-- begin Passage given --

# long time since i had a skyline! ...



## mittomatto (Nov 12, 2002)

hey GTR forum, its been a LONG time since i last owned a skyline, im finally back! im very happy to be in a R32 again and thought id share some images from my build up to D1 Drift spec  to begin... this is the old car, so you get an idea of where im going...










the new car when i picked it up -



















which lasted 2 days, the following are images of what i've been upto 




























































































my buddy wanders workshop - www.lennardwander.nl (drifts r33, the idiot lol)










FACT - RB25 rocker covers SUCK. RB26 ones for the win. test fit...














































beat the hell out of the arches for a laugh, think it ET -5 (17x9) with 235/45



















these are the arches going on...










this is albin, a talented dutch guy that builds rollcages 










my inspirations -





































thanks for looking :smokin:


----------



## mittomatto (Nov 12, 2002)

ps. if anybody has the RB26DETT front cover and backing plate laying about or the GTR injector resistor pack or Z32 wiring harness... i could do with them  thanks!

oh also, anyone in holland check out DBM engineering (Chiptuning Verlagen Tuning Autotuning Motortuning) - seriously awesome guys and thier standard of work is incredible.

thanks to SRB Power Ltd - RPS, Charge Speed, GP Sports, Rays, TEIN, DBA, BuddyClub, Ultralite, Cusco and Blitz. / www.uras europe.com and powerDrift for supplying a very reasonably priced car


----------



## sparks (May 10, 2005)

lookin awesome, been following this on driftworks . cannot wait to see this finished!! good work fella

Sparks


----------



## r34-4ever (Jan 12, 2007)

more pics of this R32 please ....










thanks


----------



## mittomatto (Nov 12, 2002)

this is all i have...














































oh and ghostdancer posted this on driftworks... one of the best i've EVER seen...


----------



## mittomatto (Nov 12, 2002)

oh i forgot... i have a video too...

YouTube - Akinobu Satsukawa - 4 door R32 gtst

the sound is ...


----------



## r34-4ever (Jan 12, 2007)

WOW .. splended skyline 

thanks for sharing


----------



## hyrev (Apr 30, 2004)

did you have to mod the rb26 cover to fit? I know a few guys that would like to do it.


----------



## mittomatto (Nov 12, 2002)

hyrev said:


> did you have to mod the rb26 cover to fit? I know a few guys that would like to do it.


nope, fits straight on. well at least the cam cover part, the front cover needs a hole cut into it for the VVT sprocket (at a guess about 1.5-2" diameter) and you need to fit the RB26 backing plate too. it looks a million times better imho - i was strongly advised against doing it... lol


----------



## MarkMcQ (Sep 13, 2006)

-- end Passage given --
-- begin Information supplied --

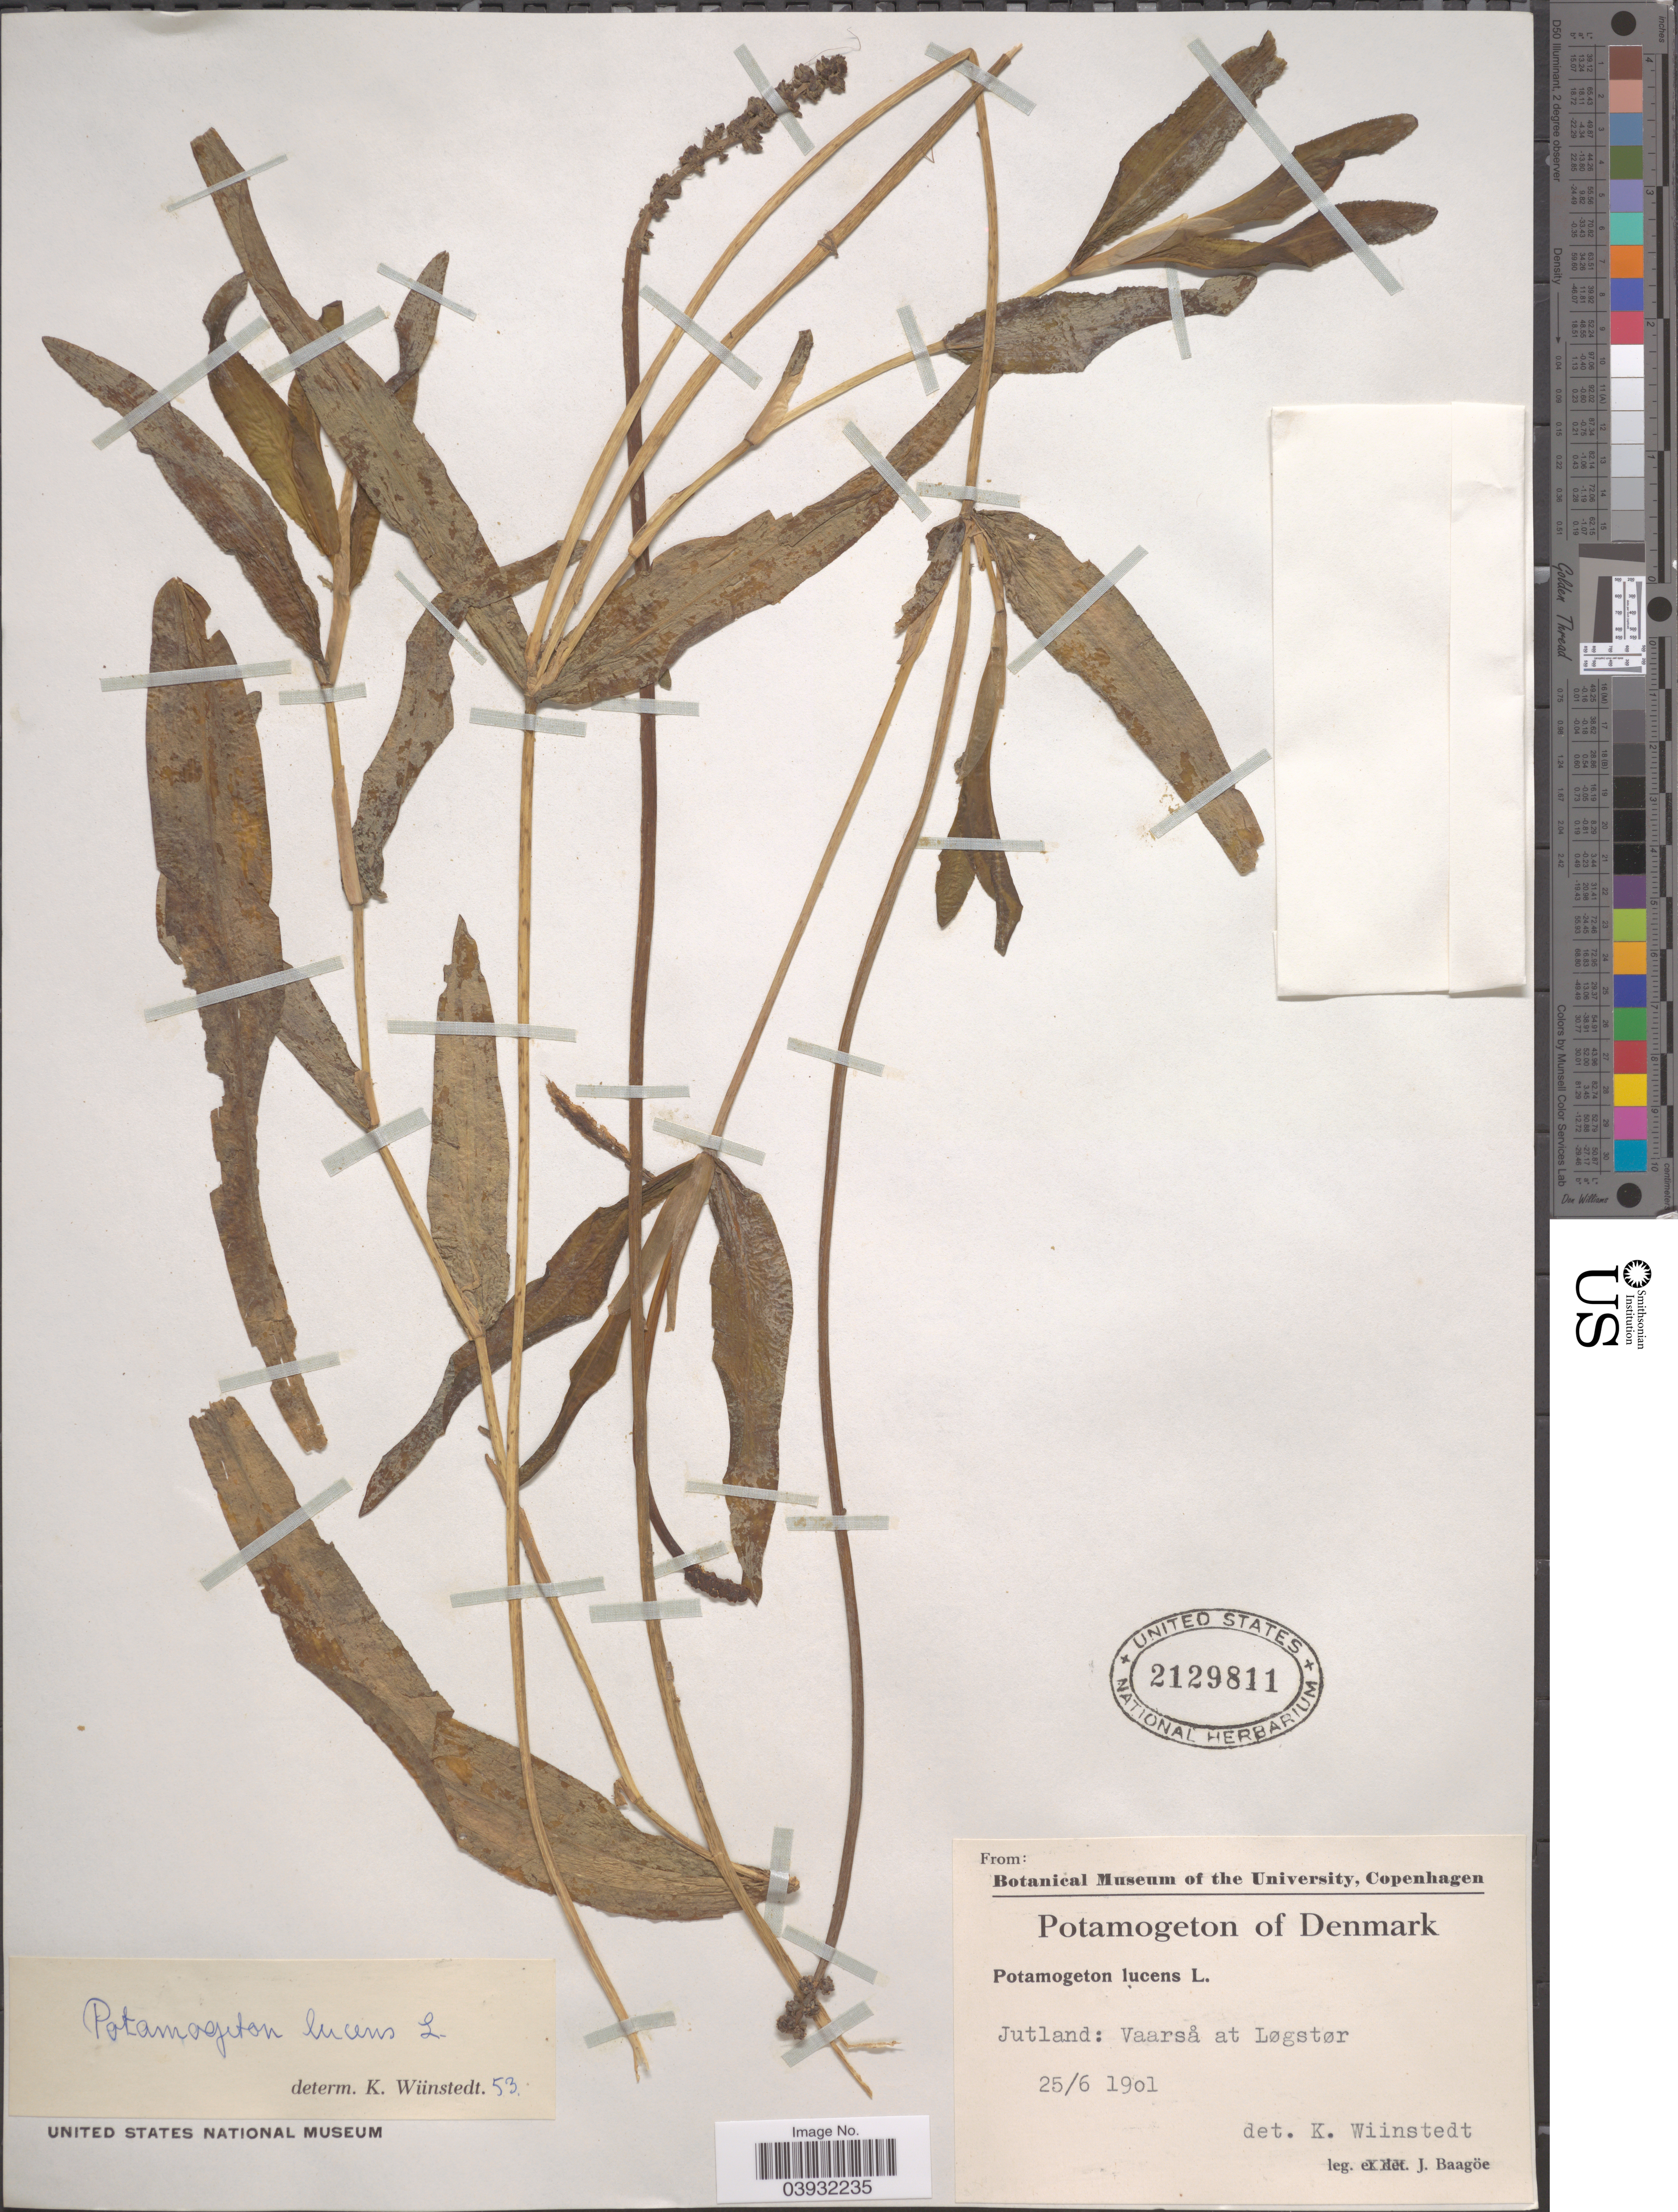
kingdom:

-- end Information supplied --

■ Required work ■
1. Answer these from the R32 Skyline build thread:
(a) What tire size goes with the 17x9 wheels used on the arches?
(b) What is the name of the Dutch rollcage builder?
(c) What must be cut into the front cover when fitting the RB26 cover, and roughly how large is it?
2. Write the next part of the R32 Skyline build thread, carrying on after its final line.

■ Results for each task ■
1.
(a) 235/45
(b) Albin
(c) A hole for the VVT sprocket, about 1.5–2" in diameter.

2.
Would 26 cams covers and the centre piece also bolt on to the 20 as well?


----------



## mittomatto (Nov 12, 2002)

MarkMcQ said:


> Would 26 cams covers and the centre piece also bolt on to the 20 as well?


yes they do, although im not sure about the front plate. a practical reason for doing it is to move the oil breather lines out of the way of the turbo, especially when drifting and you create emmense amounts of heat... hence the huge heatsheild and heat wrap everywhere, the S14 set on fire more that once... thing is you cant just wrap everything, you have to know what to wrap and how to wrap it so that its effective. also some wires need additional work to avoid static charge or electromagnetic pulse, like the CAS for example, you will notice (if you unwrap the loom) it has metal gauze in it also :chairshot i have some additonal products made by a company called SEV which also de-ionise various parts of the engine, dispersing electrical charges... dont believe me? google it! 

oh if you search on the forum, you would have found all this out... somebody posted an RB20DET with RB26DETT covers on here ages ago.


----------



## MarkMcQ (Sep 13, 2006)

mittomatto said:


> oh if you search on the forum, you would have found all this out... somebody posted an RB20DET with RB26DETT covers on here ages ago.


Did a few searches this morning, not had any luck. Any idea who's car it was? I'm very interested to see the work they done.


----------



## mittomatto (Nov 12, 2002)

MarkMcQ said:


> Did a few searches this morning, not had any luck. Any idea who's car it was? I'm very interested to see the work they done.


think it was a car from australia. i might have been searching gts/gtr injector swap or something too? :flame:


----------



## 6speed (Jul 18, 2006)

When you bought it it looked like it's front bumper hit a rock at it's top speed, and it looked almost as cladded as a GM vehicle.

Nice to see you've changed that, looks like it's turning out well. 

Good luck with the build.

Steve.


----------



## Lex DakarDatsun (May 22, 2002)

orange HCR32 FTW 

did it come with badge ? :smokin:


----------



## hyrev (Apr 30, 2004)

Can you please post a final install pic of the engine please? I know someone who may be interested in doing this.


----------



## mittomatto (Nov 12, 2002)

Lex DakarDatsun said:


> orange HCR32 FTW
> 
> did it come with badge ? :smokin:


no man, the badge is srb mitto spec haha. i have to cut it off again to paint, DUH my bad. i just wanted to do something quickly lol

Hyrev - give me a chance mate! the covers are being polished now and im awaiting a front cover and backing plate from somewhere!?


----------



## riddler (Feb 6, 2007)

lookin good:thumbsup: some nice inspiration aswel


----------



## mittomatto (Nov 12, 2002)

update. ive been working on the cooling. painted up the rad and made some funky piping for it. fitted my driftworks powersteering cooler, getting and oil cooler dropped in on monday. and painted the slam panel high temp gooey black lol. also you can see the front panel me and albin made and my nice new HID. i NEVER had a car with HID before so im looking forward to it bigtime!!!


----------



## mittomatto (Nov 12, 2002)

todays update...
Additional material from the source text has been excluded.